His life is in direct contrast to that of Clay (Andy Lucien), his older brother who has become a big shot in national security under Reagan, clutching secret information in his briefcase; an Uncle Tom, he’s also given an interview unfairly calling his family “hooked on welfare.” He brings his white wife, Virgie (Crystal Finn) to the family to stash her while she recovers from her experience in the cult as he heads back to Washington for the big summit; but his arrival sparks a showdown between the brothers about race and responsibility that is the most serious and one of the most memorable scenes in the show.


Meanwhile, Virgie is still in the thrall of the cult and Meek is doing the bidding of the Soviet pen pal (Nina Ross) who she obtained through the choir’s peace work but who is actually a spy and who can magically speak to Meek through her new Speak-and-Spell toy. The absurdities and contrivances pile up (including an appearance by Barbara Walters, helping bust the cult’s secret agenda wide open) and the show, directed by Knud Adams, grows wilder and more frantic toward its explosive climax.
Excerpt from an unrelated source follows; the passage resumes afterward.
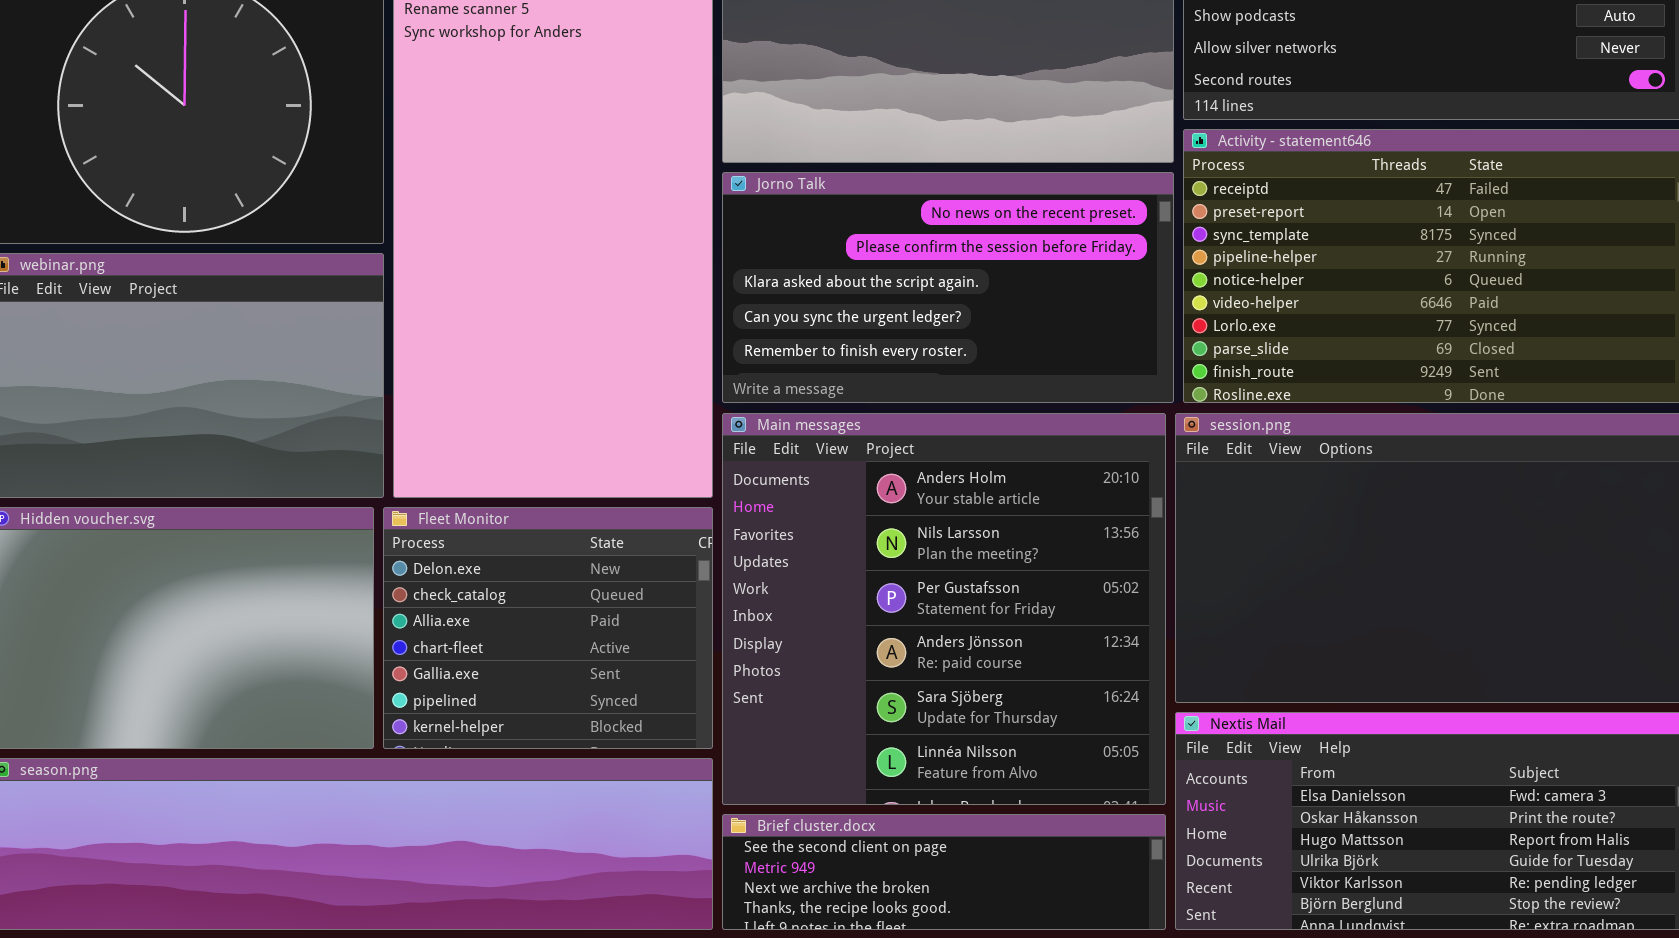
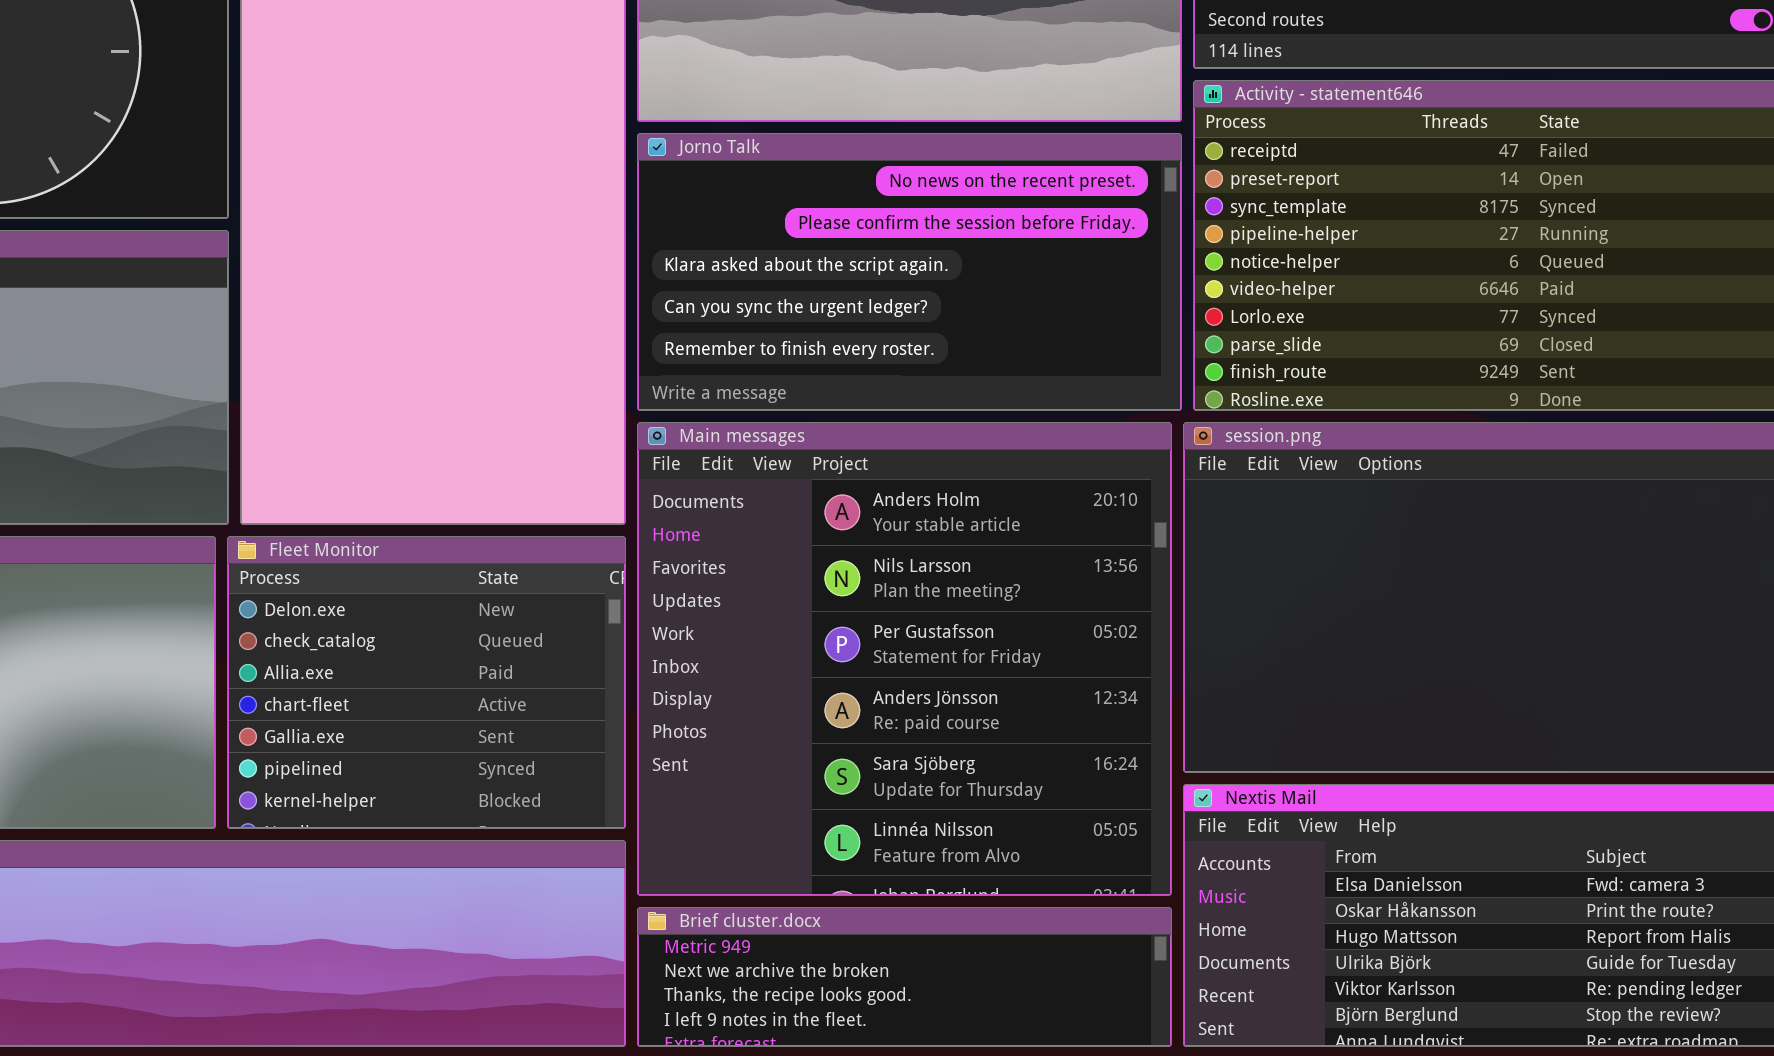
Brief cluster.docx: [722,814,1166,930] -> [637,907,1172,1047], scrolled down 1 row

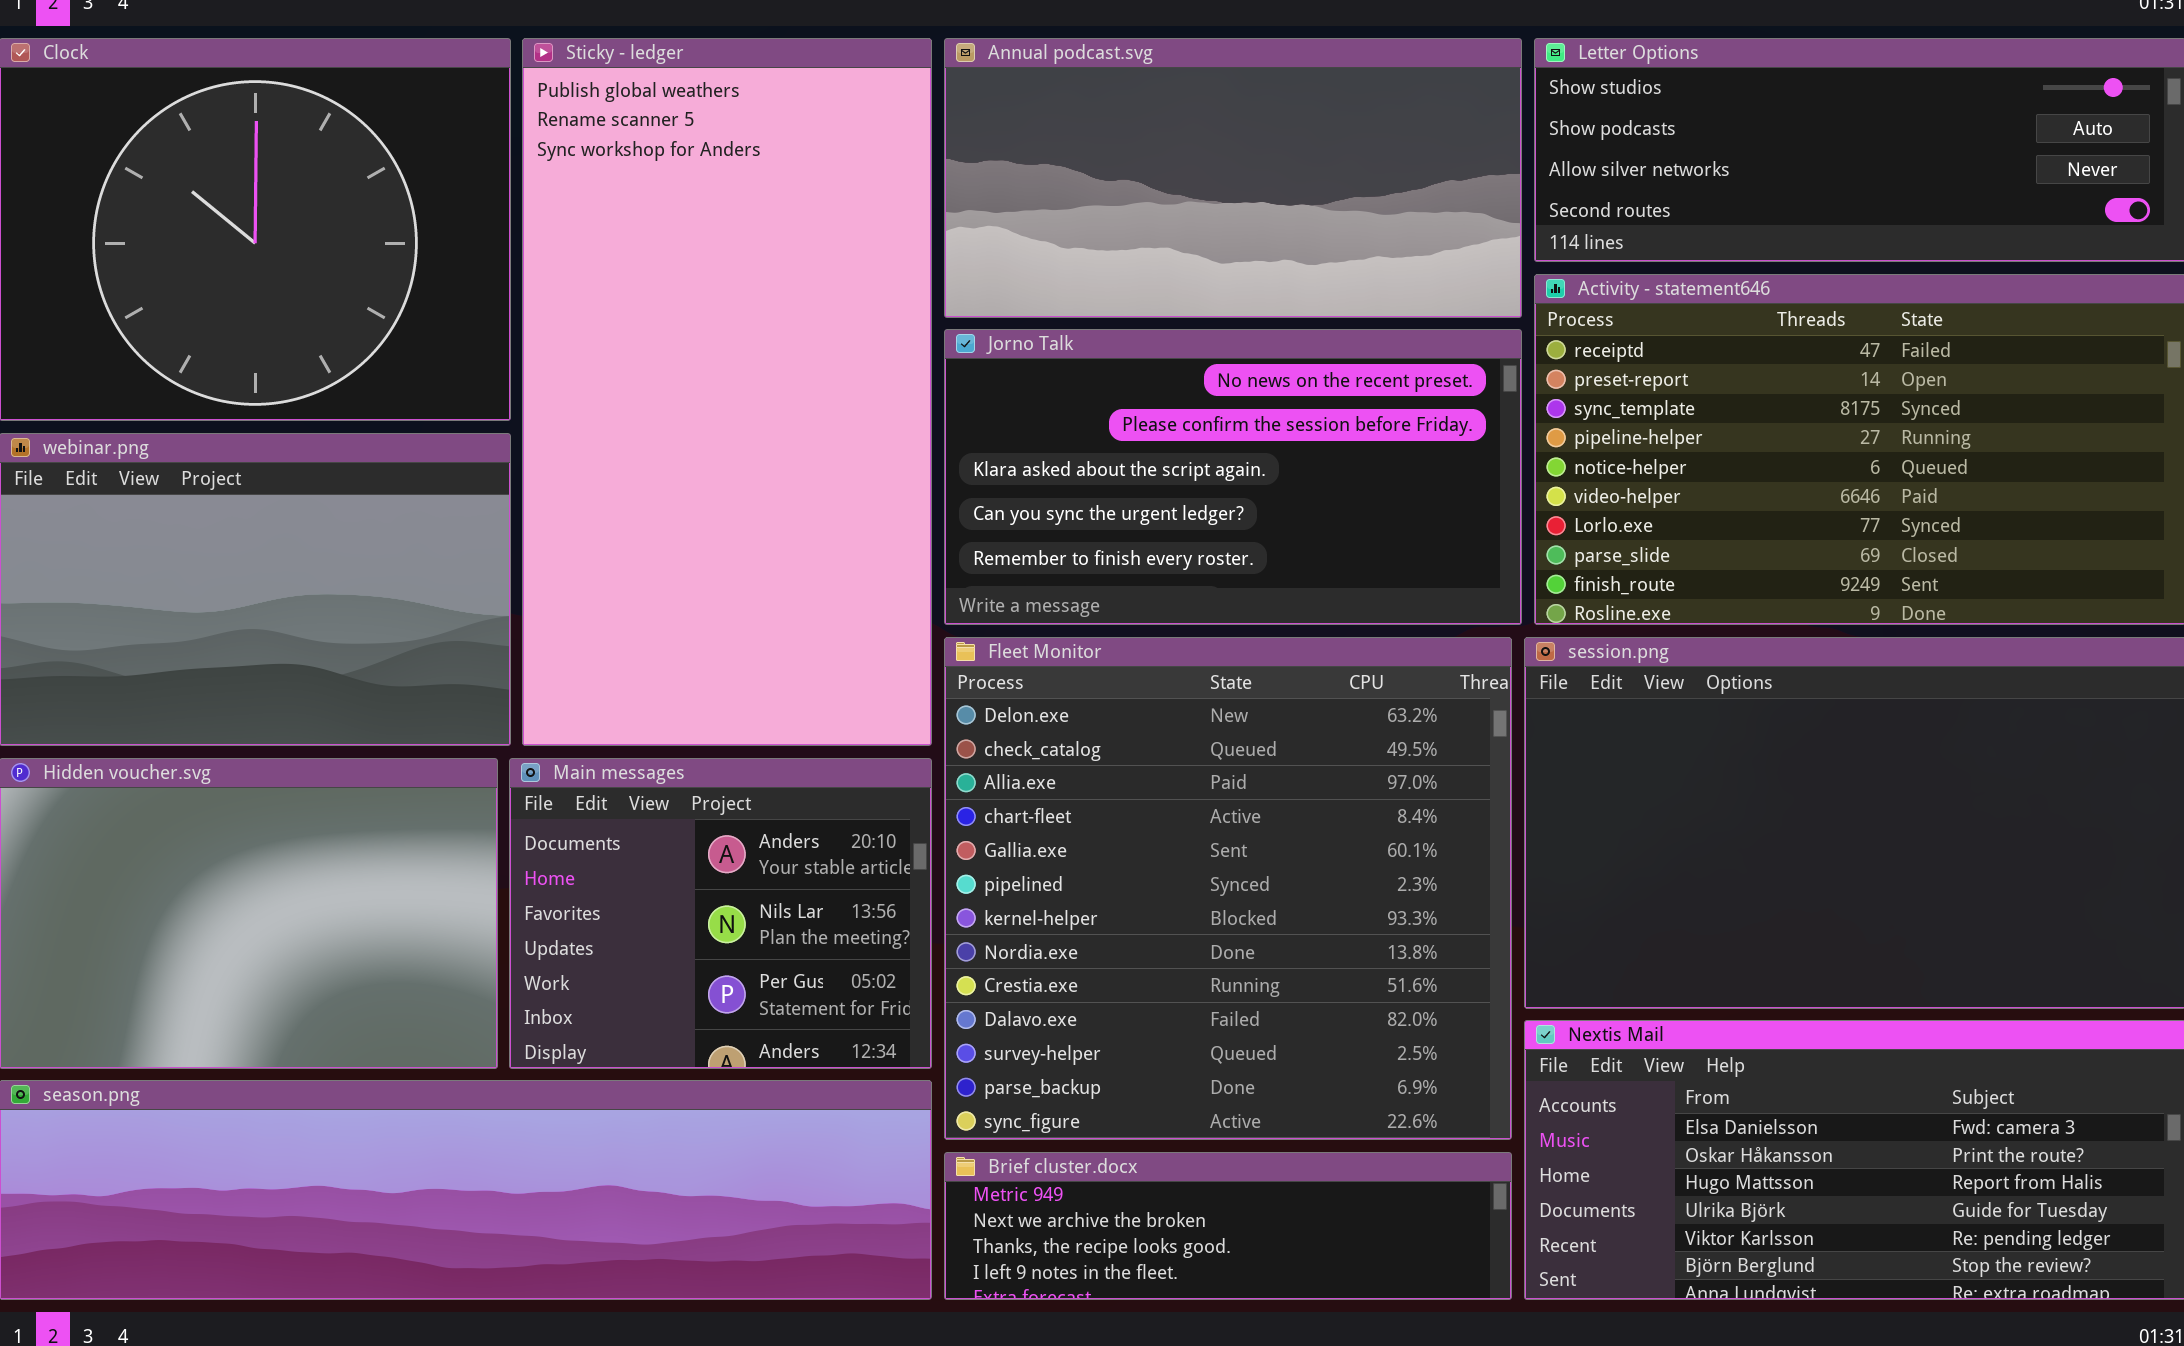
Main messages: [637,422,1172,896] -> [509,758,932,1069], moved, resized
Fleet Monitor: [227,536,626,829] -> [944,637,1512,1140], moved, resized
As Reddick tears down the wall between drama and surrealism and satire, the play can’t always keep the tonal shifts perfectly in balance; there are also moments you wish Reddick would slow down and develop the characters or explore her ideas about politics, economics, race and society more deeply. But given that America has just launched a poorly planned war of choice over nuclear weapons even as society at home has become more and more divided over class and race, the issues of the 1980s still resonate amid the wild and wacky laughs generated by “Cold War Choir Practice.”
“Cold War Choir Practice” plays at MCC Theatre, 511 W. 52nd Street through April 5th. It runs 95 minutes without intermission.